1. Order volumes are considerably higher during daytime hours on weekends (9 AM to 5 PM). Therefore, it is recommended that the company allocates more drivers during these peak hours by adjusting delivery fees. This would ensure sufficient driver availability and timely order deliveries, leading to increased customer satisfaction and loyalty.
2. The majority of orders (~48%) are placed more than 7 days after the customer's last order. To encourage more frequent purchase, it is suggested that the company utilizes targeted strategies to increase customer loyalty and drive repeat business. For example, coupons, discounts and free shipping can be offered to customers whose second order exceeds a certain amount within a week.
3. Among the top 20 products, 14 (~75%) are organic. Organic products also have higher reorder rates compared to non-organic products. Given the growing demand for healthier food options, the company should consider increasing the visibility of organic products across its websites and mobile applications.
4. The company may consider building a dynamic dashboard based on the treemap (Figure 10) with regular updates. It can facilitate ongoing monitoring of overall sales conditions, streamline data storage and analysis, and improve decision making efficiency.

🧽 Data Preprocessing

The original datasets were obtained from Kaggle. There are five original datasets, which respectively contain information on order information, products purchased in each order, product information, department information and aisle information from Instacart, a grocery delivery service.

During dataset joining, there seems to be a problem of mismatched numbers of rows between datasets, which may indicate many-to-one or duplicate issues. After investigating the unique values in datasets that contain department and aisle information, two departments and three aisles with repetitive ids and unreasonable names were dropped. It is more common to reach out to data providers when dealing with this kind of issue in practice, but here intuition works just fine since stores probably do not sell “illegal drugs” or “nuclear missiles”.

There are also some messy entries of aisle names. Necessary actions have been done to clean up these data.

Table 1: Example of Data Cleaning Process

🧐 Exploratory Data Analysis

🛒 Customer Behavior

Figure 1: Distribution of Number of Orders Per User

There are approximately 200k users, 3.2 million orders and 50k unique product offerings according to the dataset. As is demonstrated in Figure 1, the number of orders per user has a negative exponential distribution. Around 29% of users placed orders 1-5 times, about 25% of users placed orders 6-10 times, and no more than 9% of users had ordered more than 40 times. There is a peak at 99 orders per user, which may indicate potential data issues.

Figure 2-1: Heatmap of Order Volume by Day of Week and Time of Day

According to Figure 2-1, more than 34% of the orders are placed on Saturday and Sunday, and about 72% of orders were placed during daytime hours (i.e. 9 AM to 5 PM), which aligns with normal working hours.

## STATED GOAL 1
Copy from the Instacart analysis the stretch from "Table 1: Example" through "potential data issues.".
## STATED GOAL 2
For each statement, say yes or no to whether the Instacart analysis agrees, and quote the words of the text that decide it: (a) The original datasets were obtained from Kaggle. (b) Organic products have lower reorder rates than non-organic products. (c) About 25% of users placed orders 6-10 times.

## DATA PROVIDED

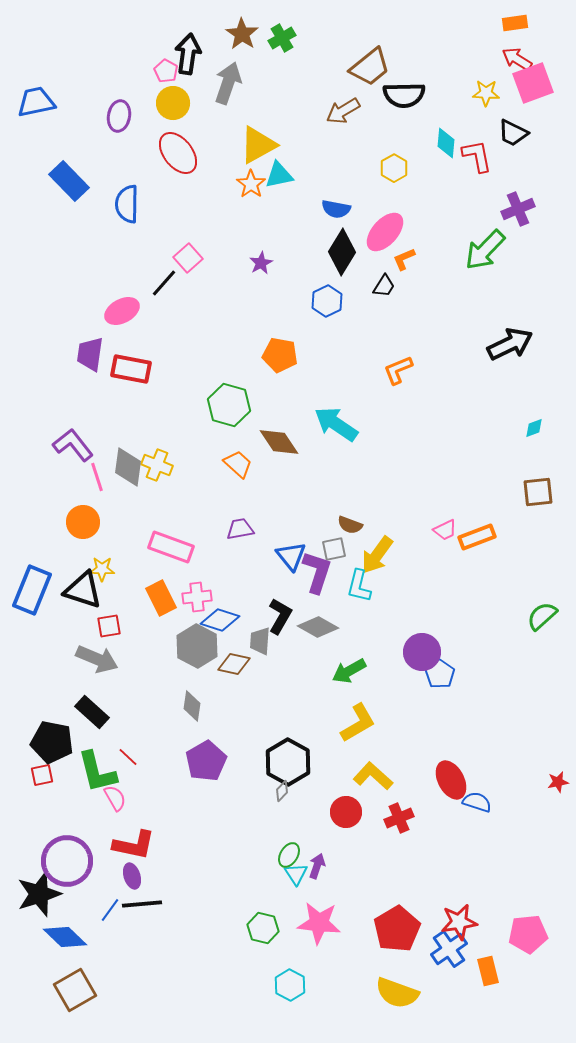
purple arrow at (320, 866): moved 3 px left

## OUTPUT 1
Table 1: Example of Data Cleaning Process

🧐 Exploratory Data Analysis

🛒 Customer Behavior

Figure 1: Distribution of Number of Orders Per User

There are approximately 200k users, 3.2 million orders and 50k unique product offerings according to the dataset. As is demonstrated in Figure 1, the number of orders per user has a negative exponential distribution. Around 29% of users placed orders 1-5 times, about 25% of users placed orders 6-10 times, and no more than 9% of users had ordered more than 40 times. There is a peak at 99 orders per user, which may indicate potential data issues.

## OUTPUT 2
(a) Yes: "The original datasets were obtained from Kaggle."
(b) No: "Organic products also have higher reorder rates compared to non-organic products."
(c) Yes: "about 25% of users placed orders 6-10 times"